» **Directions for this task**
Every line in the records below that holds the word "standard" is to be copied.

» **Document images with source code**
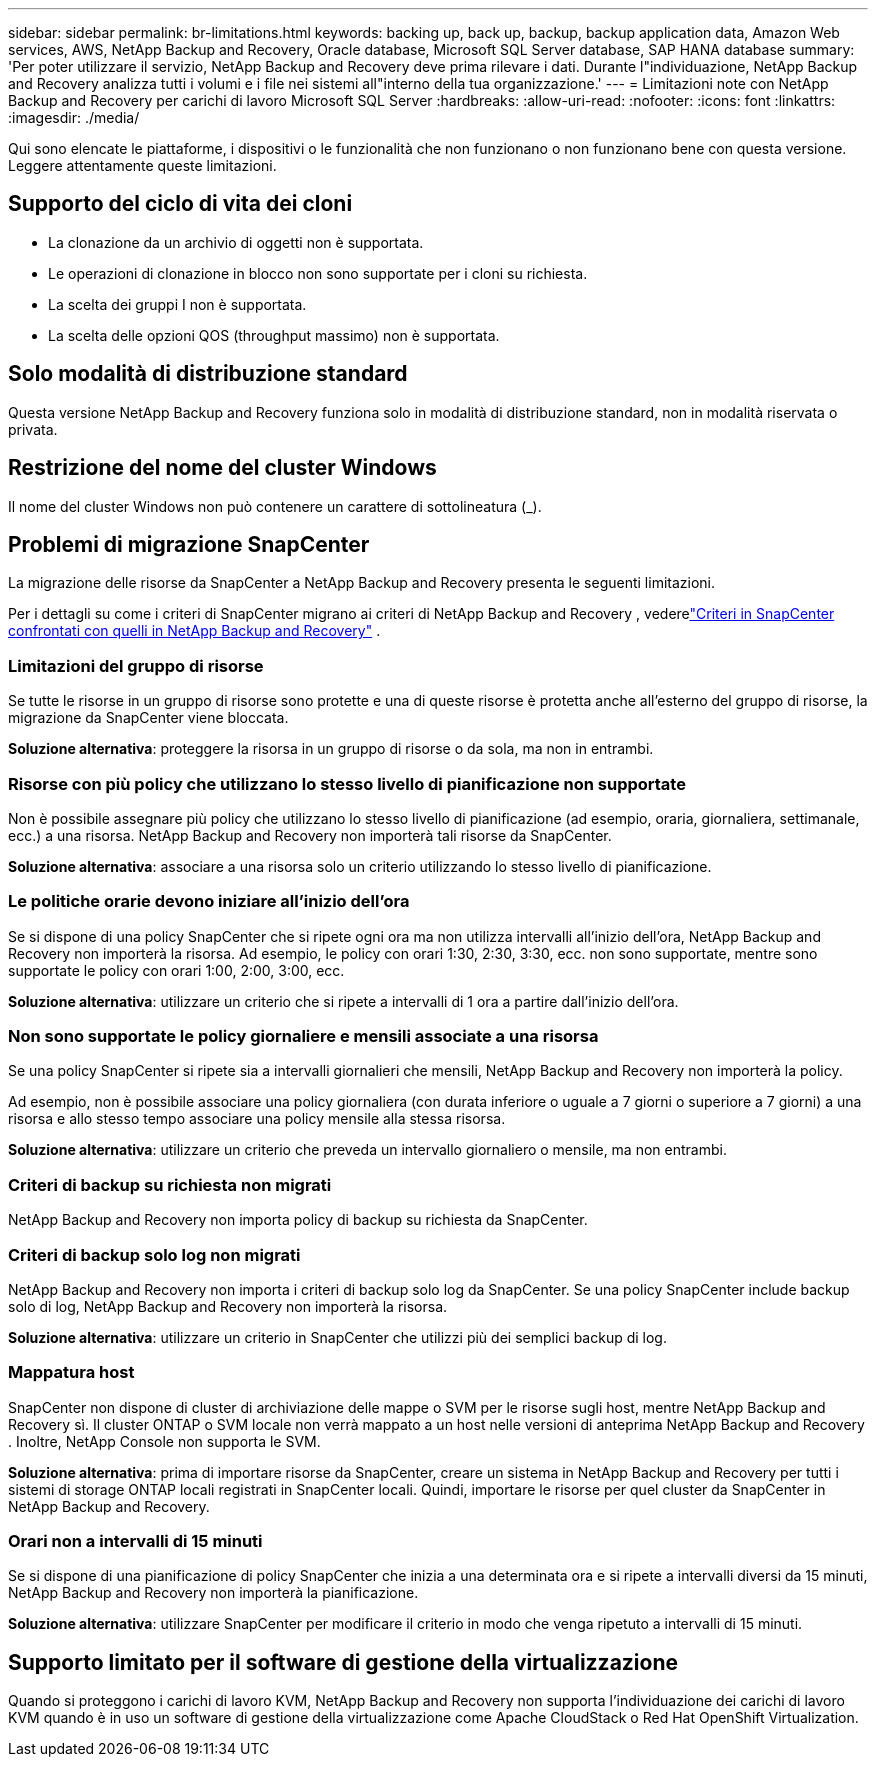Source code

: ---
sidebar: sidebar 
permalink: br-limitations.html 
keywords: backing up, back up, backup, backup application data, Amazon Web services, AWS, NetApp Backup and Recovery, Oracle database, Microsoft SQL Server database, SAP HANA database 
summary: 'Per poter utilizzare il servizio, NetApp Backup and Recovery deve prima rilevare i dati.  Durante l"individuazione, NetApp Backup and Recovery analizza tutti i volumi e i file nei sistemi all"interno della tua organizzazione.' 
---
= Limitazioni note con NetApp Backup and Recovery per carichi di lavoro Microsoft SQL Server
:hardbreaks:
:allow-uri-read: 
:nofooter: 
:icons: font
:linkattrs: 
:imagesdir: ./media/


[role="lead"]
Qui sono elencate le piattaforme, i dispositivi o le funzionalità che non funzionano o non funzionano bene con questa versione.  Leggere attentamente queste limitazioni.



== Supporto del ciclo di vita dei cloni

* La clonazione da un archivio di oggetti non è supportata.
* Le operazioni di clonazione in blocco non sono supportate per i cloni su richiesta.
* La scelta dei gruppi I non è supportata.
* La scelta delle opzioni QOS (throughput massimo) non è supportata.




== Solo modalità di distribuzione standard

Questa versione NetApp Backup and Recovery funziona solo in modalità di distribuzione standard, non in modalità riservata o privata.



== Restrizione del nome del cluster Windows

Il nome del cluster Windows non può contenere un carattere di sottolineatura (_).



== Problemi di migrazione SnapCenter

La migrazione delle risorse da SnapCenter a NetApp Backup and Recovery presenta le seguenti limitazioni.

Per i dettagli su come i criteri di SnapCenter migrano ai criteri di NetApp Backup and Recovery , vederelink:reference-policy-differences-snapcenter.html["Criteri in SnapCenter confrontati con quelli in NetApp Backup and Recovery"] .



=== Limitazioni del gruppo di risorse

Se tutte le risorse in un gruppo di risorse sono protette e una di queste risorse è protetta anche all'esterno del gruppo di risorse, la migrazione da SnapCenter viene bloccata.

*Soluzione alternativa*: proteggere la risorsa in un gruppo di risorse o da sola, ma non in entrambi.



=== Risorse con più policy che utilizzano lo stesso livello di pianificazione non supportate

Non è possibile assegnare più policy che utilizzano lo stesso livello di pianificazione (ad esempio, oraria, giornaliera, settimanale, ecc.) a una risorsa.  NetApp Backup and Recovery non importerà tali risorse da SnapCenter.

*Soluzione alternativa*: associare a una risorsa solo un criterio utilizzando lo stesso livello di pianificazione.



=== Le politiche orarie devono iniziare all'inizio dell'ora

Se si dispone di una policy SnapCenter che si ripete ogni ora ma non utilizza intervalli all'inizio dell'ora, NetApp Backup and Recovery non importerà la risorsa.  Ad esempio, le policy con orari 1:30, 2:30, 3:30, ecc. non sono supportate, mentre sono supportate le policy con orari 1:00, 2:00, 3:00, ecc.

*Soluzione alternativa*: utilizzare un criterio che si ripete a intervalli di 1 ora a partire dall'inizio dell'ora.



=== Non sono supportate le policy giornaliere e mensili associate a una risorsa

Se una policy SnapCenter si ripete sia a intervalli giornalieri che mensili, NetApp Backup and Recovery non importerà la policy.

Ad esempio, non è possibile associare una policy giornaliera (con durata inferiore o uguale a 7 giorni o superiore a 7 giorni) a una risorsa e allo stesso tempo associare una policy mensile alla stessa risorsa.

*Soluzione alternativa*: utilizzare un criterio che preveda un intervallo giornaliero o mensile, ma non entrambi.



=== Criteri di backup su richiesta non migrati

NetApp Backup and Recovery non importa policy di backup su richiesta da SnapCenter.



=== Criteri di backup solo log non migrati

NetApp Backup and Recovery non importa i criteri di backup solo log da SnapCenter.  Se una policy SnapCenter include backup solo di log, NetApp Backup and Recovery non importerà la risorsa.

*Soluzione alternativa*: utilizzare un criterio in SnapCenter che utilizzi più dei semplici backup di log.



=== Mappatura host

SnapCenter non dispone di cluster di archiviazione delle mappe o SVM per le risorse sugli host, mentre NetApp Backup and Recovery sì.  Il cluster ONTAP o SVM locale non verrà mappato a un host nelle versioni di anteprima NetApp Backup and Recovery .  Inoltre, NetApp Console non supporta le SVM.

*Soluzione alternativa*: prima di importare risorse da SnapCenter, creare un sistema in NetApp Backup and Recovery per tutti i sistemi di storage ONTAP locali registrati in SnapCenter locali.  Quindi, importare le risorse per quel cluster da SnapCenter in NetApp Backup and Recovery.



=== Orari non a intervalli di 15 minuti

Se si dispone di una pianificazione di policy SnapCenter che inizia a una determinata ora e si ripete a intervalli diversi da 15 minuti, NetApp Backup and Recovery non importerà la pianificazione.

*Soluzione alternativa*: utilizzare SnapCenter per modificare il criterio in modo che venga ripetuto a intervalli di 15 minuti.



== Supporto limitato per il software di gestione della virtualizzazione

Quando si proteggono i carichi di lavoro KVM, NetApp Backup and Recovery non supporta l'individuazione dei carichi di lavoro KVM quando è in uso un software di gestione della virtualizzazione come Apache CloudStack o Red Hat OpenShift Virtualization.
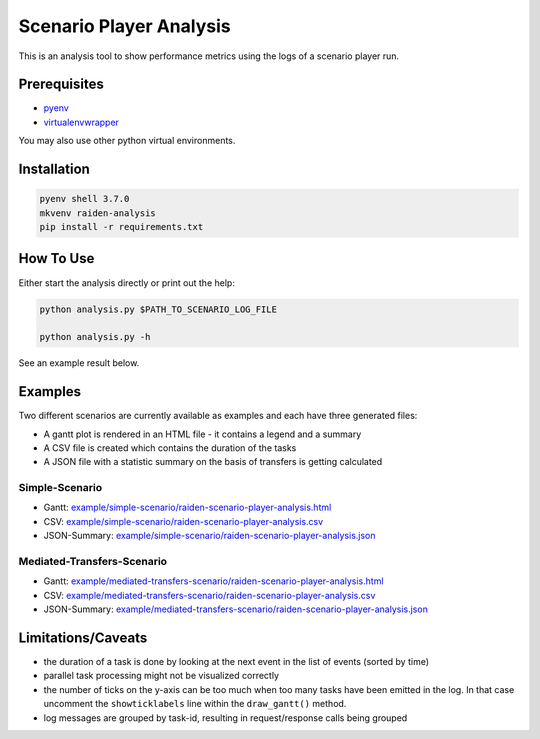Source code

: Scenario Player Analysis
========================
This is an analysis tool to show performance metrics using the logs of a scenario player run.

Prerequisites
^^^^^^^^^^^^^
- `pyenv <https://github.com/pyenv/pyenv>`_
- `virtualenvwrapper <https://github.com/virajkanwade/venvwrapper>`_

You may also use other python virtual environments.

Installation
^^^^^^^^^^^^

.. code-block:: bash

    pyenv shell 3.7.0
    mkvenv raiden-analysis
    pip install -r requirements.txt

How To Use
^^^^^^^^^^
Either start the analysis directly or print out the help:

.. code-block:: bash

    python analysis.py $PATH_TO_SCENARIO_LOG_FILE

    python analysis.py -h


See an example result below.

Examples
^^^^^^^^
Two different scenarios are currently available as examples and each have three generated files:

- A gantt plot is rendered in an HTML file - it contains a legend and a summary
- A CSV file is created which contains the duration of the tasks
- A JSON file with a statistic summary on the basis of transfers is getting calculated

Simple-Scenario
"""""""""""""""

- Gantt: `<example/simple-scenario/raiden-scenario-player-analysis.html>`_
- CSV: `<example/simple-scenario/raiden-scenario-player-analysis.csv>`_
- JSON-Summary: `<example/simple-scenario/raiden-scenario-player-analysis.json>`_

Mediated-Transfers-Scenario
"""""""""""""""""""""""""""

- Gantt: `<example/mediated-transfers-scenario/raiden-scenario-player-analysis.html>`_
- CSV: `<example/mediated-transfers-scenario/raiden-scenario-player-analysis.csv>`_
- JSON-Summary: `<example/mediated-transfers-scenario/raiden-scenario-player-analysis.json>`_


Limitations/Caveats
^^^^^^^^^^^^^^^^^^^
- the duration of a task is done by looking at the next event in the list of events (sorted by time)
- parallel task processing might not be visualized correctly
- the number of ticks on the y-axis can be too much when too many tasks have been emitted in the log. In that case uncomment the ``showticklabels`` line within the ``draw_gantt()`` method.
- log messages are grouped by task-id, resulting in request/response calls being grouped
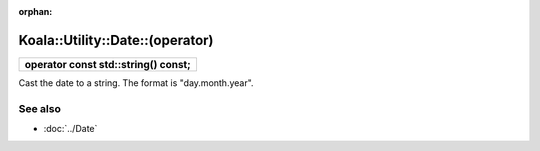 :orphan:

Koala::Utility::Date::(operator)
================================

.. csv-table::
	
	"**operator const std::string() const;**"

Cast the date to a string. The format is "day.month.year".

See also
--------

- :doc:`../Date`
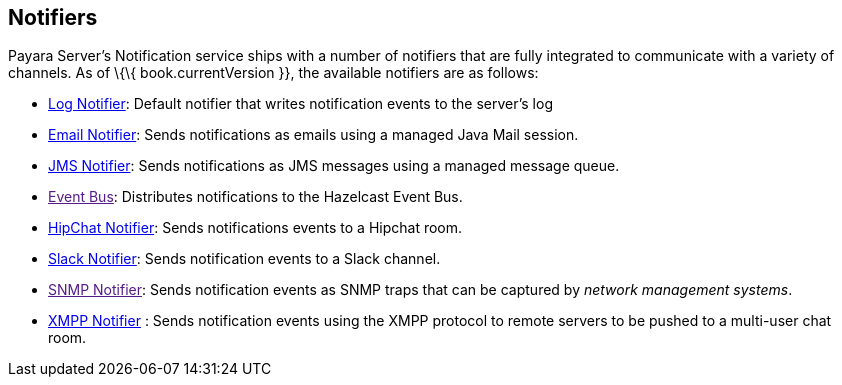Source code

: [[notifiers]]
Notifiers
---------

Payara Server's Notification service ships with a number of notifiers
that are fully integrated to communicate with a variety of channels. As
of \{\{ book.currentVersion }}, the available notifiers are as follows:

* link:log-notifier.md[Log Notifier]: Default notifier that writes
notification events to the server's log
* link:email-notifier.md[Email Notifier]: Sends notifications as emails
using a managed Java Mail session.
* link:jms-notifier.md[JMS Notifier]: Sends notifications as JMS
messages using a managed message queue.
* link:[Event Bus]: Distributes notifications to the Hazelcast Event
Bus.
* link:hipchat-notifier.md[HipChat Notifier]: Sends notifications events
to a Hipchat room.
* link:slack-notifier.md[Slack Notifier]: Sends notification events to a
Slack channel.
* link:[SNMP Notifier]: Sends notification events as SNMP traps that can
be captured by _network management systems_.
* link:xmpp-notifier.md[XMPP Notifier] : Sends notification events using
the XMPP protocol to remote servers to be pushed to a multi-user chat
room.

» **Completed task**
== Solo modalità di distribuzione standard
Questa versione NetApp Backup and Recovery funziona solo in modalità di distribuzione standard, non in modalità riservata o privata.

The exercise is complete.